## [Tasks to perform]
A: Decide whether each statement agrees with the passage on big data: (i) the size of big data is typically counted in multiples of terabytes; (ii) qualitative data analysis deals with nonnumerical data such as video, images, and text; (iii) organizations are turning away from cloud computing services for their big data needs. Answer yes or no for each, quoting the words of the passage that decide it.
B: Rewrite everything from "By applying analytics" down to "about future activity." in the passage on big data, changing "competitiveness" to "market share".

## [Text for analysis]
──────

There’s data, and then there’s big data. So, what’s the difference?
Big data defined
A clear big data definition can be difficult to pin down because big data can cover a multitude of use cases. But in general the term refers to sets of data that are so large in volume and so complex that traditional data processing software products are not capable of capturing, managing, and processing the data within a reasonable amount of time.
These big data sets can include structured, unstructured, and semistructured data, each of which can be mined for insights.
How much data actually constitutes “big” is open to debate, but it can typically be in multiples of petabytes—and for the largest projects in the exabytes range.
Often, big data is characterized by the three Vs:
- an extreme volume of data
- a broad variety of types of data
- the velocity at which the data needs to be processed and analyzed
The data that constitutes big data stores can come from sources that include web sites, social media, desktop and mobile apps, scientific experiments, and—increasingly—sensors and other devices in the internet of things (IoT).
The concept of big data comes with a set of related components that enable organizations to put the data to practical use and solve a number of business problems. These include the IT infrastructure needed to support big data technologies, the analytics applied to the data; the big data platforms needed for projects, related skill sets, and the actual use cases that make sense for big data.
What is data analytics?
What really delivers value from all the big data organizations are gathering is the analytics applied to the data. Without analytics, which involves examining the data to discover patterns, correlations, insights, and trends, the data is just a bunch of ones and zeros with limited business use.
By applying analytics to big data, companies can see benefits such as increased sales, improved customer service, greater efficiency, and an overall boost in competitiveness.
Data analytics involves examining data sets to gain insights or draw conclusions about what they contain, such as trends and predictions about future activity.
By analyzing information using big data analysis tools, organizations can make better-informed business decisions such as when and where to run a marketing campaign or introduce a new product or service.
Analytics can refer to basic business intelligence applications or more advanced, predictive analytics such as those used by scientific organizations. Among the most advanced type of data analytics is data mining, where analysts evaluate large data sets to identify relationships, patterns, and trends.
Data analytics can include exploratory data analysis (to identify patterns and relationships in data) and confirmatory data analysis (applying statistical techniques to find out whether an assumption about a particular data set is true.
Another distinction is quantitative data analysis (or analysis of numerical data that has quantifiable variables that can be compared statistically) vs. qualitative data analysis (which focuses on nonnumerical data such as video, images, and text).
IT infrastructure to support big data
For the concept of big data to work, organizations need to have the infrastructure in place to gather and house the data, provide access to it, and secure the information while it’s in storage and in transit. This requires the deployment of big data analytics tools.
At a high level, these include storage systems and servers designed for big data, data management and integration software, business intelligence and data analytics software, and big data applications.
Much of this infrastructure will likely be on-premises, as companies look to continue leveraging their datacenter investments. But increasingly organizations rely on cloud computing services to handle much of their big data requirements.
Data collection requires having sources to gather the data. Many of these—such as web applications, social media channels, mobile apps, and email archives—are already in place. But as IoT becomes entrenched, companies might need to deploy sensors on all sorts of devices, vehicles, and products to gather data, as well as new applications that generate user data. (IoT-oriented big data analytics has its own specialized techniques and tools.)

──────

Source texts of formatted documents

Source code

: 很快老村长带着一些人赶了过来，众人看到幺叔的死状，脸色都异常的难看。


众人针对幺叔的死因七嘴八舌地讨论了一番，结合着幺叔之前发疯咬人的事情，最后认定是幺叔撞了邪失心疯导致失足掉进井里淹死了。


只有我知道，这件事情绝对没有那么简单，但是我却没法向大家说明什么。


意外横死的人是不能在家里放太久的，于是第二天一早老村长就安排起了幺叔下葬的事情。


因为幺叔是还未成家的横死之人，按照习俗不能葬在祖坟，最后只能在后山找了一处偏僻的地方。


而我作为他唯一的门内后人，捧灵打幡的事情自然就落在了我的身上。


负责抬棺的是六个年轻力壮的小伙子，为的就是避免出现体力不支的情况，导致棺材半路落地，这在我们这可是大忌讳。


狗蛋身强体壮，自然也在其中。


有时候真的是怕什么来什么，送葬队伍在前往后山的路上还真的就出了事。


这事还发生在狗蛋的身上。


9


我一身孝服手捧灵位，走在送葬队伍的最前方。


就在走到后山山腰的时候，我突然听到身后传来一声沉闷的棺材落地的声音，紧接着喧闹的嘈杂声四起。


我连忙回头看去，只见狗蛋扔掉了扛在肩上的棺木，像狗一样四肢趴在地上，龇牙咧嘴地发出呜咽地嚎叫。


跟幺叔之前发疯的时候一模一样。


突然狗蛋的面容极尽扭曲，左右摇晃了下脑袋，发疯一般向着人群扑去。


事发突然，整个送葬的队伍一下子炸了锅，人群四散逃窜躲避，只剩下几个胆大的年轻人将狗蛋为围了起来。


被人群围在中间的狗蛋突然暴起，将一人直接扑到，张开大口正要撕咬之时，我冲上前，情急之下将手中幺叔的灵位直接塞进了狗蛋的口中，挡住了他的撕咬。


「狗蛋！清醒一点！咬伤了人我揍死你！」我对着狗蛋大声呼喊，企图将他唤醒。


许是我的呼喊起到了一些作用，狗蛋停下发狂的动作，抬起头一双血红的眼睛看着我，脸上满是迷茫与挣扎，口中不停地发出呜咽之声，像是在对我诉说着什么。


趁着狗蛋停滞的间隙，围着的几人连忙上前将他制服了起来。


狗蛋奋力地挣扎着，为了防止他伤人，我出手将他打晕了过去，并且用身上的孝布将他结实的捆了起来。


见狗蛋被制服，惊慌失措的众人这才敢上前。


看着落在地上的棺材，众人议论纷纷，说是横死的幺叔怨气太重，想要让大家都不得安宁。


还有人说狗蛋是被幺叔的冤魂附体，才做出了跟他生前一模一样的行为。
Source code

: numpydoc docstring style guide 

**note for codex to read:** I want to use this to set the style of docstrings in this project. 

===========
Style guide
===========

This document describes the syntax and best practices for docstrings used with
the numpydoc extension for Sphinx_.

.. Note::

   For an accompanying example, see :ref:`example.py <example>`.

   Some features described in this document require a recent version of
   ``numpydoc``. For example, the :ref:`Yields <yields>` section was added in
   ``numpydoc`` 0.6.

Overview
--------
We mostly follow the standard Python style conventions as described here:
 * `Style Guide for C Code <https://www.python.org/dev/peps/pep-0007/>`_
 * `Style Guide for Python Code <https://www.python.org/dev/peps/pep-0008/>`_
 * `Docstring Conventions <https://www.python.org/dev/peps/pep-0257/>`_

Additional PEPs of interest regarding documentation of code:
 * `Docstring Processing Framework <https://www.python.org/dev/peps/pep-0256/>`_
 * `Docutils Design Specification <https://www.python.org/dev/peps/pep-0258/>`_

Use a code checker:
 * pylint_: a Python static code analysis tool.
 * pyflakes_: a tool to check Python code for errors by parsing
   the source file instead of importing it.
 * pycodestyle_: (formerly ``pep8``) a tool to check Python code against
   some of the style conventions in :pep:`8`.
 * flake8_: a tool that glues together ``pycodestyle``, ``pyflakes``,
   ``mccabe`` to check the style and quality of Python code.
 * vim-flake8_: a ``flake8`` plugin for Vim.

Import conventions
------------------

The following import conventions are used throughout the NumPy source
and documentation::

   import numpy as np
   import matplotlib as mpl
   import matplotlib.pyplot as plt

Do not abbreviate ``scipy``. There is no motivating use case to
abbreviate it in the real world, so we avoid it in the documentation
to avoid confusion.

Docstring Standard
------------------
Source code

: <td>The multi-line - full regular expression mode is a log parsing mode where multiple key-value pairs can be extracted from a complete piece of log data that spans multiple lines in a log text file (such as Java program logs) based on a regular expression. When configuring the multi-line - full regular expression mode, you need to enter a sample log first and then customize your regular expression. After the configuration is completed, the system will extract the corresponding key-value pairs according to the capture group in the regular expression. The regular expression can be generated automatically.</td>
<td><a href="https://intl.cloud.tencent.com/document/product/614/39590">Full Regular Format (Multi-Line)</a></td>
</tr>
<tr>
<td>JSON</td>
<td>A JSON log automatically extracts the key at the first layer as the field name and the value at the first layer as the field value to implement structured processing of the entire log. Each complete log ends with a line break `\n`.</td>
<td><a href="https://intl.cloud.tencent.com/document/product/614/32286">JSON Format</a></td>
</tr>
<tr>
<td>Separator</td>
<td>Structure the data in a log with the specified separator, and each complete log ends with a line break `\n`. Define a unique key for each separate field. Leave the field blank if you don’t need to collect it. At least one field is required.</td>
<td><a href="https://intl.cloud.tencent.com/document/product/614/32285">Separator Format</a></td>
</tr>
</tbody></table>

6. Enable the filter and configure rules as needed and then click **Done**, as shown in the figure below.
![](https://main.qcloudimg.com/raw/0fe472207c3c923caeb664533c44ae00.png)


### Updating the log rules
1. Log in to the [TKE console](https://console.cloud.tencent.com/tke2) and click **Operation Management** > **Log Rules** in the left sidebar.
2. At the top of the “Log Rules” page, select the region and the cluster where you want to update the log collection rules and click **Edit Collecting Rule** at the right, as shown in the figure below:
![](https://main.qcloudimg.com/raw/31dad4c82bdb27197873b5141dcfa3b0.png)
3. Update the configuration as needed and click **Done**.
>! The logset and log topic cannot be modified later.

──────

## [Answers to the exercises]
A:
(i) No: "it can typically be in multiples of petabytes"
(ii) Yes: "qualitative data analysis (which focuses on nonnumerical data such as video, images, and text)"
(iii) No: "But increasingly organizations rely on cloud computing services to handle much of their big data requirements."

B:
By applying analytics to big data, companies can see benefits such as increased sales, improved customer service, greater efficiency, and an overall boost in market share.
Data analytics involves examining data sets to gain insights or draw conclusions about what they contain, such as trends and predictions about future activity.